#### What is being asked
Within the listing, how many lines hold the word "CROSS"? Give the number by itself.

··· Data shown ···

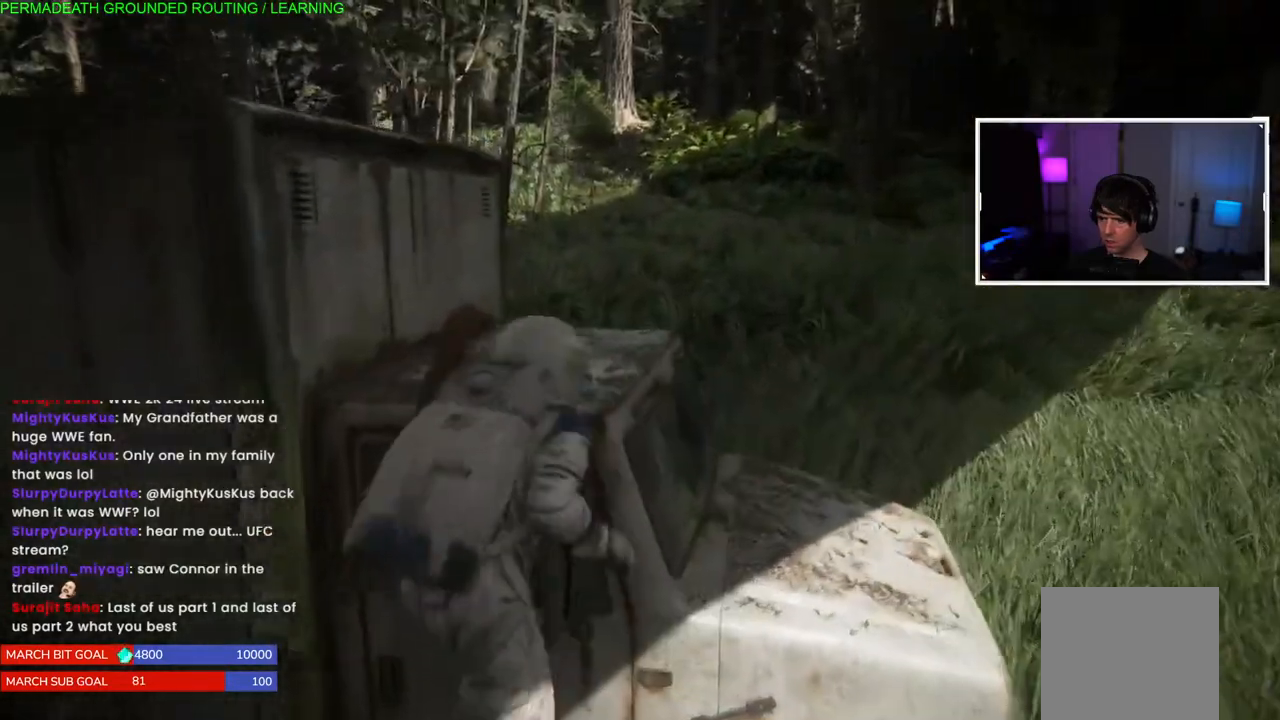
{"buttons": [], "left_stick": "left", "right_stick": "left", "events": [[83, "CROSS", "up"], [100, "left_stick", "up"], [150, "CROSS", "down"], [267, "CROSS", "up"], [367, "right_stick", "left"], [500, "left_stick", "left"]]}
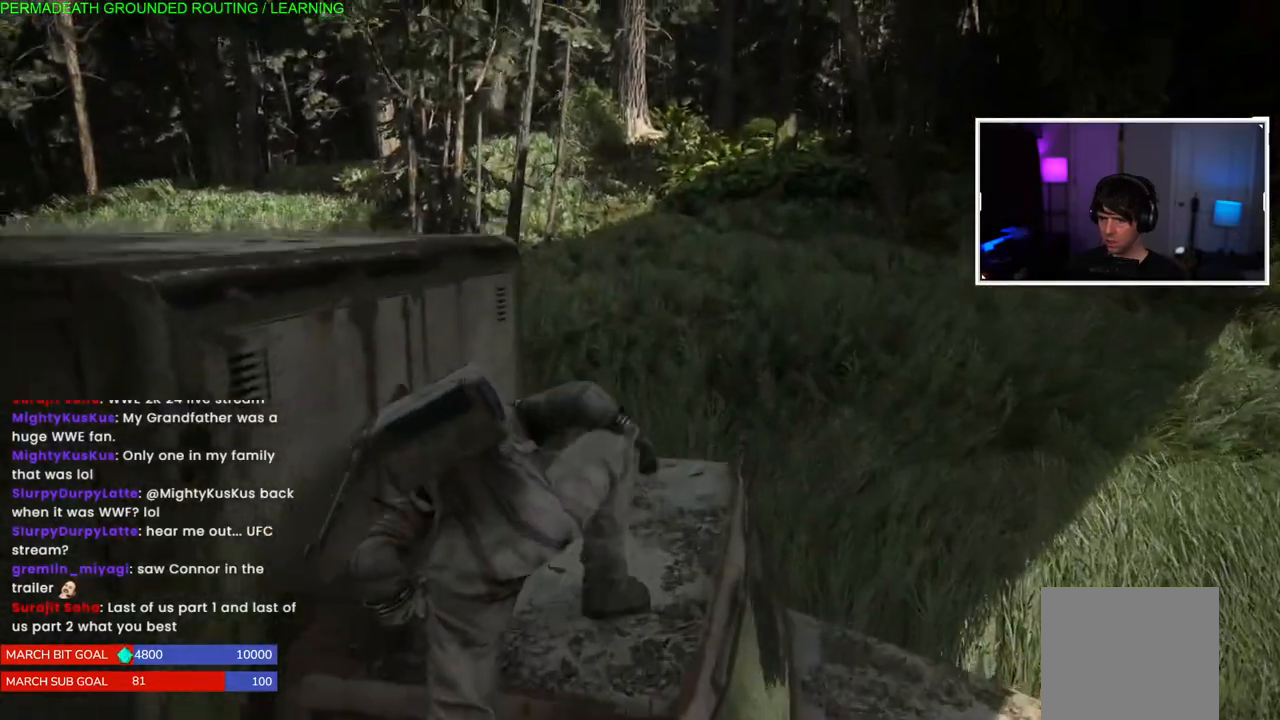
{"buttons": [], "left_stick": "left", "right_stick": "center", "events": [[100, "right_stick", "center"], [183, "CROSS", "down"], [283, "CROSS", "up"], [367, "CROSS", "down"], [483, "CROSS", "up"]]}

···
··· Data shown ···

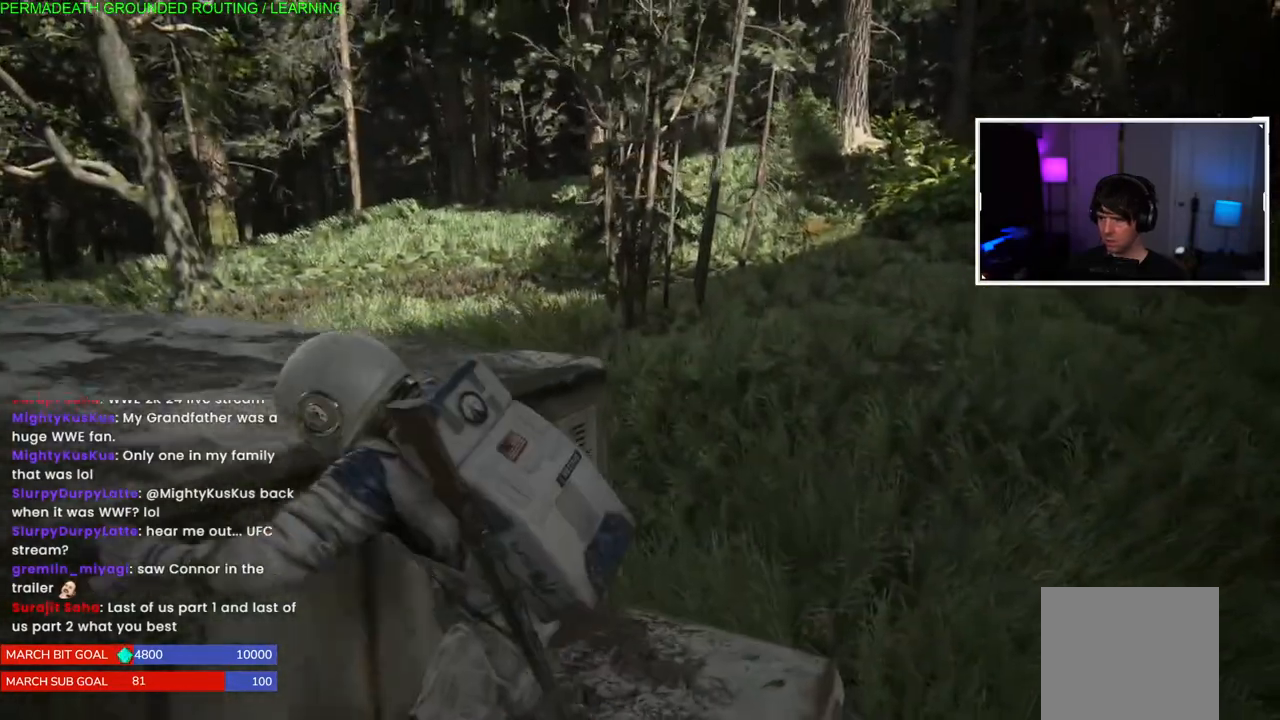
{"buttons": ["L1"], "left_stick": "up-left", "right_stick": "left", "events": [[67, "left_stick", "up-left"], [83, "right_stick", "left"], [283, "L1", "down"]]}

···

#### Result below
2